Кучер промолчал: очевидно, не хотел принимать на себя это обязательство. Он дал волю коням скакать в направлении замка [господского дома]. Бедные животные, которые итак, можно было подумать, неслись во весь опор, пришпоренные ужасом, рванули вдвое быстрей. Их отчаянная скачка буквально поглощала расстояние. Кучер еще подбадривал их пронзительным свистом, в то время как они описывали кривую, чтобы сбить один из рогов живого полумесяца. Волки потеснились, чтобы дать проскочить лошадям; охотников охватила радость.
― Ради вашей жизни, ― бросил им кучер, ― не стреляйте!
Ивана послушались.
Волки, изумленные неожиданным маневром, мгновение пребывали в нерешительности. Его хватило, чтобы тройка пронеслась версту. Когда волки бросились следом, было слишком поздно: они не могли ее догнать. Через четверть часа охотники были в виду замка. Князь был уверен, что за эти четверть часа кони пролетели более двух лье. На следующий день он объехал верхом поле битвы; обнаружились кости более двух сотен волков. Как видите, такая охота полна острых ощущений.
Читателей, которые столь добры, что готовы после этого поинтересоваться моей дальнейшей судьбой, просим не дрожать заранее: я был приглашен на обычную облаву, что намечалась в лесных угодьях князя Трубецкого, а не на охоту с тройкой.
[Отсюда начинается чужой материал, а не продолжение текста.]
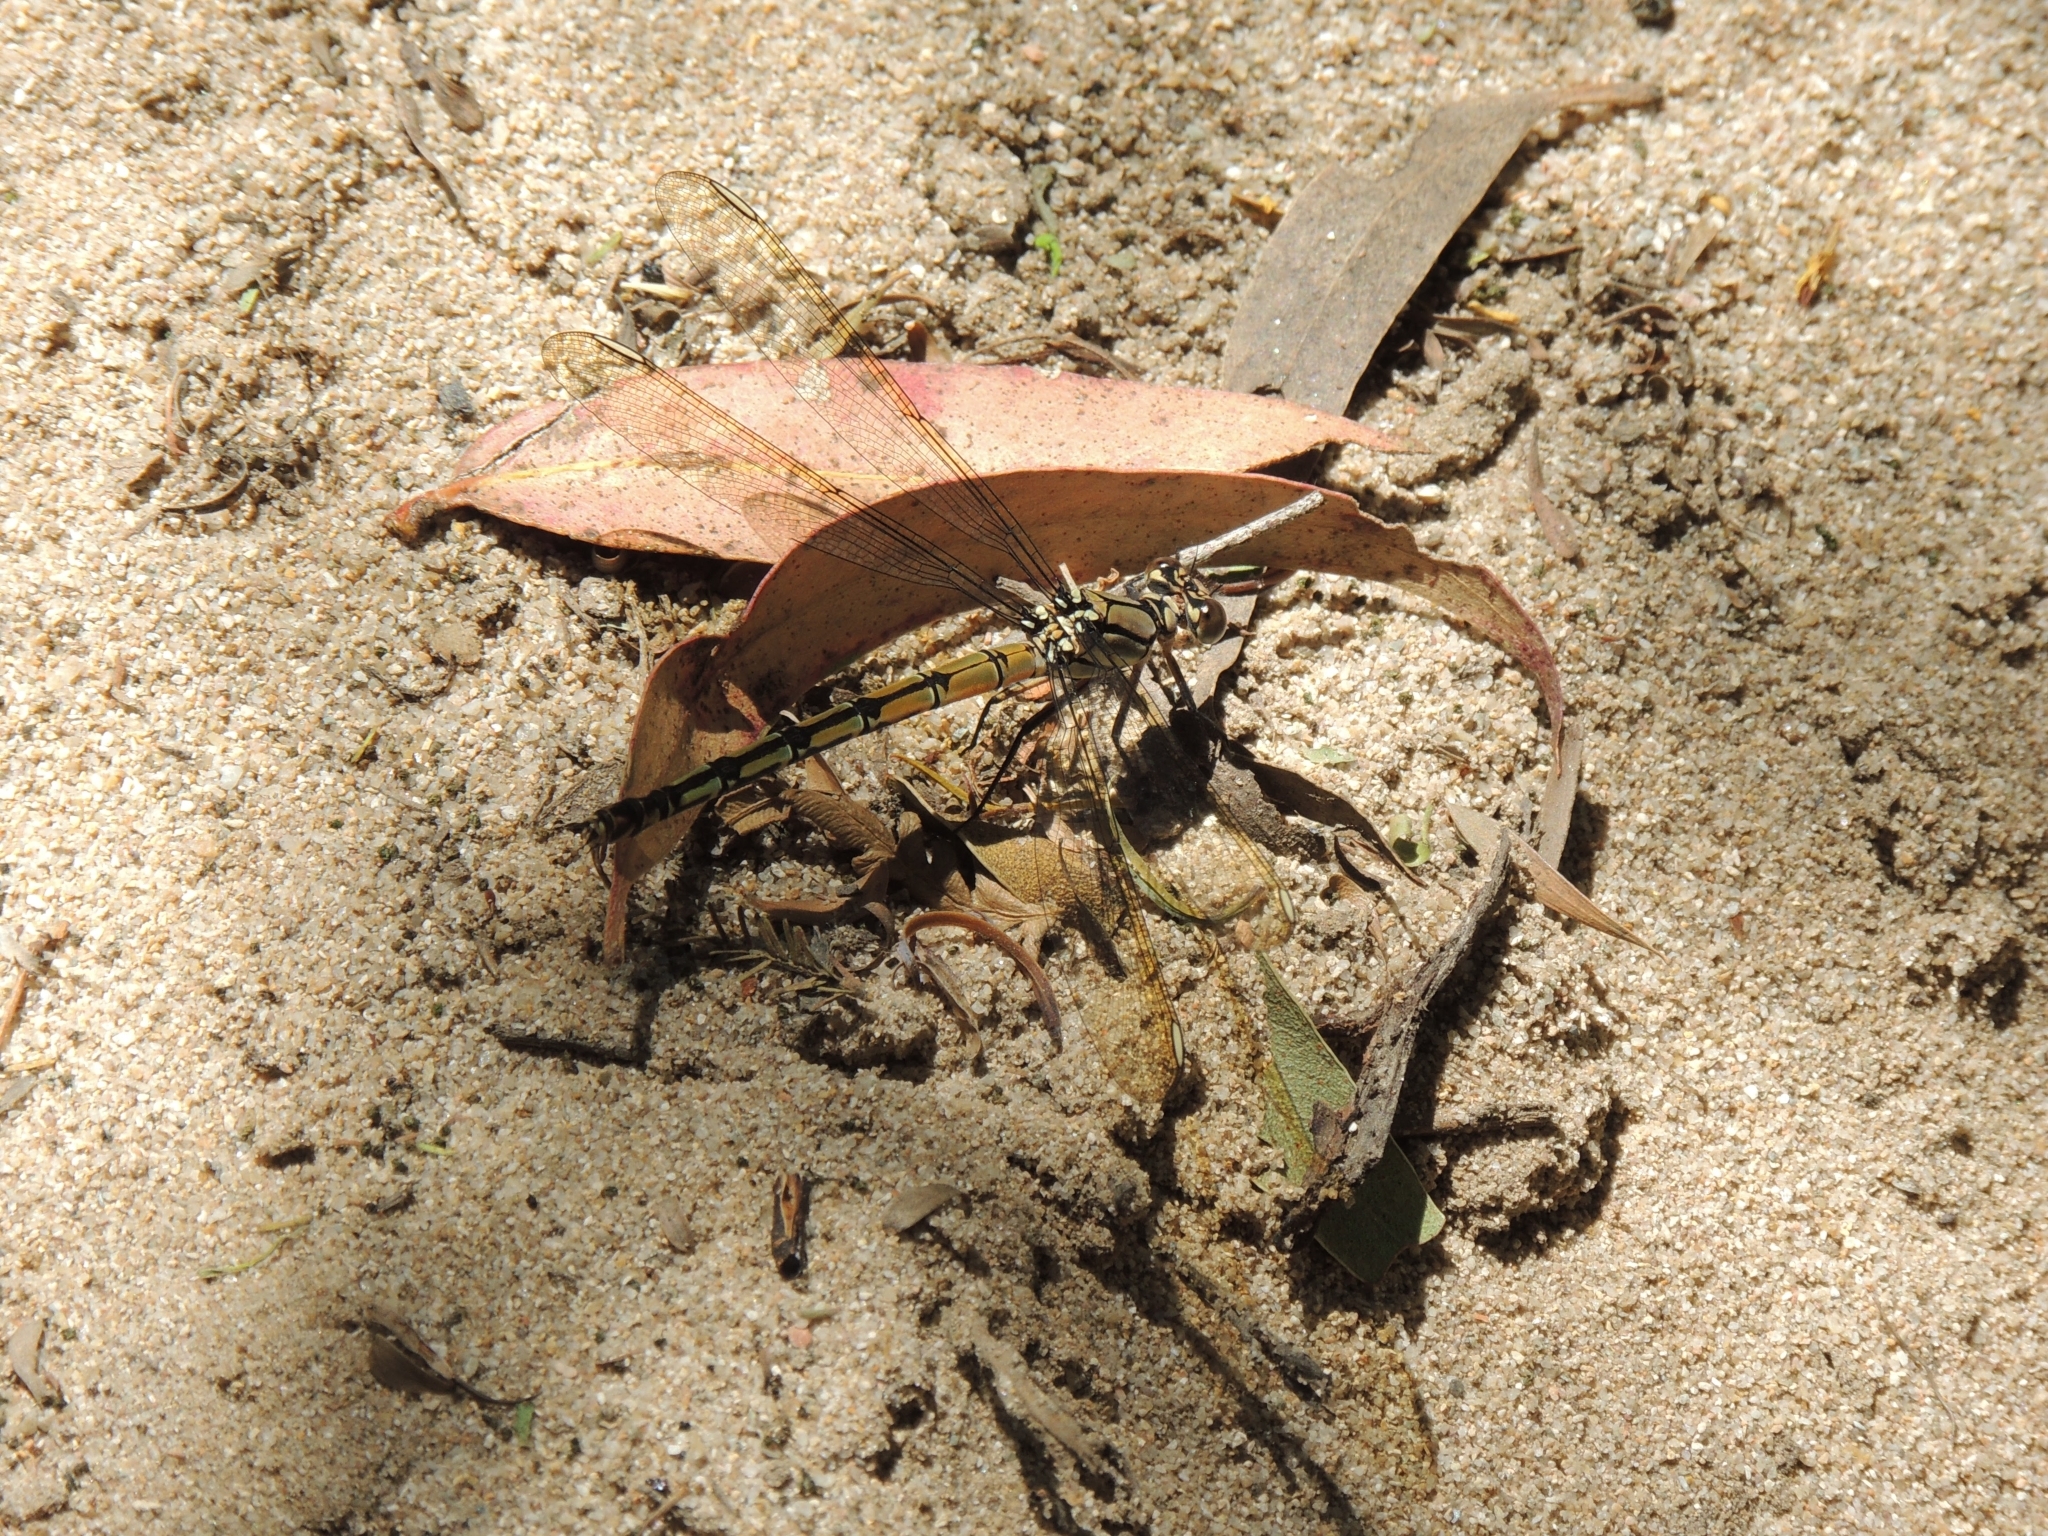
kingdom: Animalia
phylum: Arthropoda
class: Insecta
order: Odonata
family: Lestoideidae
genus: Diphlebia
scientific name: Diphlebia nymphoides
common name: Arrowhead rockmaster
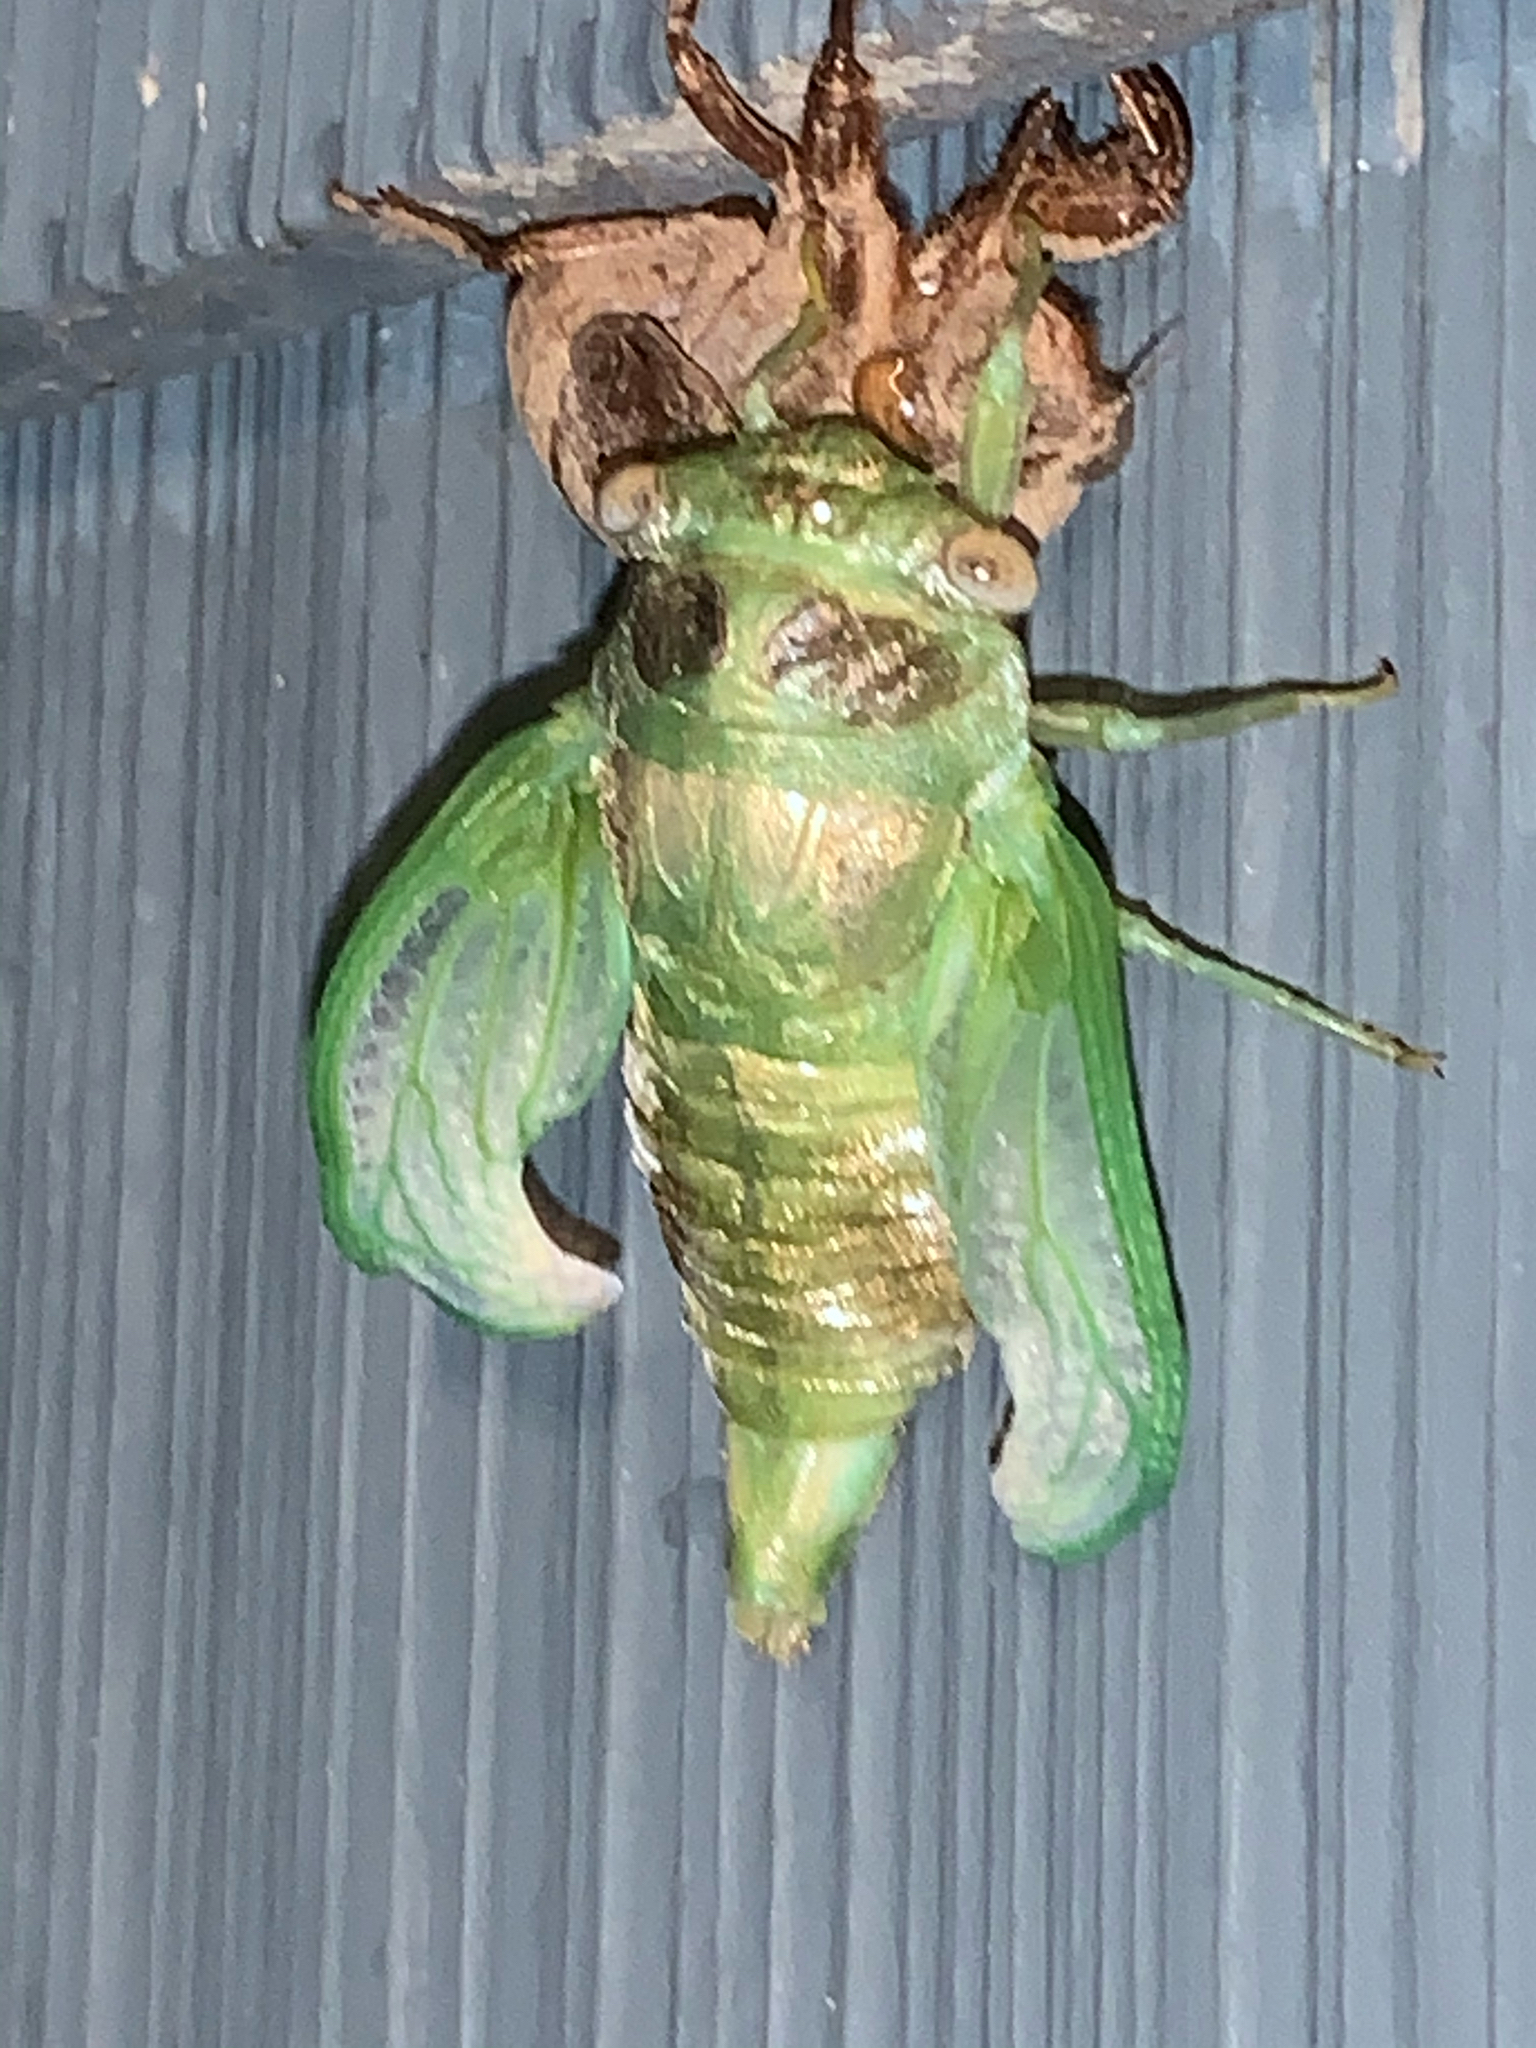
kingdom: Animalia
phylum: Arthropoda
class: Insecta
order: Hemiptera
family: Cicadidae
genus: Diceroprocta
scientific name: Diceroprocta grossa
Пока князь Трубецкой рассказывал мне различные охотничьи перипетии, Санкт-Петербург казался мало-помалу поднимающимся из воды в конце залива. Другие купола, пониже первого, поразившие нас своим видом, сверкали тут и там; одни были золоченые, как купол Исаакиевского собора, другие красовались только звездами. Это были купола Казанского, Троицкого и собора св. Николая. Полагаем возможным не перечислять остальные религиозные памятники; в Санкт-Петербурге не сорок сороков церквей, как в Москве, но все же 46 кафедральных и иных соборов, 100 филиалов-церквей и 45 часовен; все вооружено 626 колоколами! Впрочем, живописного в этом мало, потому что Санкт-Петербург построен на ровном месте.
Два непривлекательных желтых строения типа казарм с двумя крашеными в зеленое куполами бросились в глаза. Два зеленых купола ― головные уборы двух церквей кладбища. Русские питают особое пристрастие к зеленому цвету для церквей и крыш своих зданий, что в обоих случаях неудачен: зеленые купола не сочетаются с голубым небом, зеленые крыши не гармонируют с зеленью деревьев. Правда, здесь небо не часто голубое, и деревья недолго зелены.